- Document -
For 37 years, I have struggled with the pain of racism and how it has effected my journey through life. Being a victim can cause so much detriment to your soul and self-worth. Being in this class, having conversations about our experiences has allowed me to move forward with a lot of my issues. Talking about race can do the same for others. Reading about race relations, identifying issues that effect the community allowed me to learn why I have been a victim, as well as other cultures. Culturally, minority groups are underrepresented in ever aspect of American culture from sciences, the arts, media, literature, and popular culture. Our histories are ignored, and stereotype and ignorance are standing in place of our real identities.
To shift the tides we need to confront the stereotypes, microaggressions, and racial biases head on. Black bodies are only respected for entertainment on the basketball courts, and football fields, or as objects of sexuality. All Latinos are being identified as immigrants-- America's problem, yet the solution to economic development in the labor industry. Muslims are viewed as a threat to the security of our nations borders. While Asian American's seem to be synonymous with math and technology. Once we get past these assumptions, we can look to seek some form of justice and social change.

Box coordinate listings
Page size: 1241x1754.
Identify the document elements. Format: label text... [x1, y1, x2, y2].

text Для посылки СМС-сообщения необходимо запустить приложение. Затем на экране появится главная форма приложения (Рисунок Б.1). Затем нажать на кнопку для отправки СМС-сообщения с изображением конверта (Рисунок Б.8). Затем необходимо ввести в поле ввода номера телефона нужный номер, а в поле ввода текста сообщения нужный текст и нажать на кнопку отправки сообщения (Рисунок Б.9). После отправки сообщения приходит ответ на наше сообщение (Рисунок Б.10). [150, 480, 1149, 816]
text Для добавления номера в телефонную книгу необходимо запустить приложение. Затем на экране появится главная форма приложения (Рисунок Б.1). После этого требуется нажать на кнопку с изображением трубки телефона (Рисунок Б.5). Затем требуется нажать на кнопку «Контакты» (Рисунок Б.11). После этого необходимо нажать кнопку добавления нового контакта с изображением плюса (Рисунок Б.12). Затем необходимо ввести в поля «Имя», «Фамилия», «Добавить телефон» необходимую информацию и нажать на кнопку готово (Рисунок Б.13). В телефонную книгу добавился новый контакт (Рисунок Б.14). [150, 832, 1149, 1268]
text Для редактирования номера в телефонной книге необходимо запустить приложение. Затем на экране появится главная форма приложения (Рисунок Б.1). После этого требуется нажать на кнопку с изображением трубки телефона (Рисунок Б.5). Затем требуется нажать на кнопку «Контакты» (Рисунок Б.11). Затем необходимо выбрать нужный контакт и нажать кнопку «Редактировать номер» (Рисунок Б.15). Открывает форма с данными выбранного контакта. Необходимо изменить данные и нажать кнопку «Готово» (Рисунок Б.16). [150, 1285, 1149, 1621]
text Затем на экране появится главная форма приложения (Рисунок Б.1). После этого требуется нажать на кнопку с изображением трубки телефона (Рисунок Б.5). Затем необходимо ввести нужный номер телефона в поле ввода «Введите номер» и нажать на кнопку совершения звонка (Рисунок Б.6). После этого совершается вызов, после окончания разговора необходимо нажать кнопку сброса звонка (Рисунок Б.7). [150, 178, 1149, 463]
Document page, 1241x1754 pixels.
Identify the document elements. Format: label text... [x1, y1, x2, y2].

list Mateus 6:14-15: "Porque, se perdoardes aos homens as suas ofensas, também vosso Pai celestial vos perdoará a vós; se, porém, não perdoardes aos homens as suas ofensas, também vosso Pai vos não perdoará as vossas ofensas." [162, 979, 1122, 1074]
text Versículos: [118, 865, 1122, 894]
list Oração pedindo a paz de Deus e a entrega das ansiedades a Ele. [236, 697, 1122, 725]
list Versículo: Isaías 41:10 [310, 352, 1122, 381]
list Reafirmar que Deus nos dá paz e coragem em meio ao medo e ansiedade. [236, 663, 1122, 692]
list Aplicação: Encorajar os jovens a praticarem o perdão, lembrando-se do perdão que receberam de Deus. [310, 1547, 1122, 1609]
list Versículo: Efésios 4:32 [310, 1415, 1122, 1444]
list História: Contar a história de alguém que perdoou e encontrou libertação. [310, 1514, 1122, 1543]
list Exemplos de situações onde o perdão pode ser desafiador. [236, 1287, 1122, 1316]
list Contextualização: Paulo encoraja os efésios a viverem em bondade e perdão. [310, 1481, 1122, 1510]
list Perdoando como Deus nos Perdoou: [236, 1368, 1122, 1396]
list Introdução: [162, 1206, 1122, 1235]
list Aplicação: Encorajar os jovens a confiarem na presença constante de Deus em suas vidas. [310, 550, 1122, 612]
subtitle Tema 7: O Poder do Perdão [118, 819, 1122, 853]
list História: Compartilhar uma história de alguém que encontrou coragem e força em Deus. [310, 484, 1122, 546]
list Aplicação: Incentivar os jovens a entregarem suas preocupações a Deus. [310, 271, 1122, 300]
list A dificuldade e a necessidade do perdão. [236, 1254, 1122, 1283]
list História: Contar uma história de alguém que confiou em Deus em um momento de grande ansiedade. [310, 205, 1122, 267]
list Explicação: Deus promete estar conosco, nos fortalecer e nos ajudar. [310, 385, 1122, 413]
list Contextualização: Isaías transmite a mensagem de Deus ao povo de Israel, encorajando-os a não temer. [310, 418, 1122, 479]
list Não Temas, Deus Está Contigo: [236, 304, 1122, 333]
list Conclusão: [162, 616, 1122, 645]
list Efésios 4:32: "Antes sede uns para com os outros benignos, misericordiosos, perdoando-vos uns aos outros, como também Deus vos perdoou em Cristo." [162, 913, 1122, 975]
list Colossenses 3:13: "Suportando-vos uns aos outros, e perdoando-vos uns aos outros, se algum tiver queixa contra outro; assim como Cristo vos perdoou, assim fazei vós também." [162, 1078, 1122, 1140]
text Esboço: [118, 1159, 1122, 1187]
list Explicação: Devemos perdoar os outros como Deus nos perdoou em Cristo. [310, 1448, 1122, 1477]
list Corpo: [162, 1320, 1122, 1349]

- Task to carry out -
Retype the passage on racism word for word, beginning at "To shift the" and ending after "and social change.". The rows are separate material and bear no relation to the passage on racism.

- Solution for this task -
To shift the tides we need to confront the stereotypes, microaggressions, and racial biases head on. Black bodies are only respected for entertainment on the basketball courts, and football fields, or as objects of sexuality. All Latinos are being identified as immigrants-- America's problem, yet the solution to economic development in the labor industry. Muslims are viewed as a threat to the security of our nations borders. While Asian American's seem to be synonymous with math and technology. Once we get past these assumptions, we can look to seek some form of justice and social change.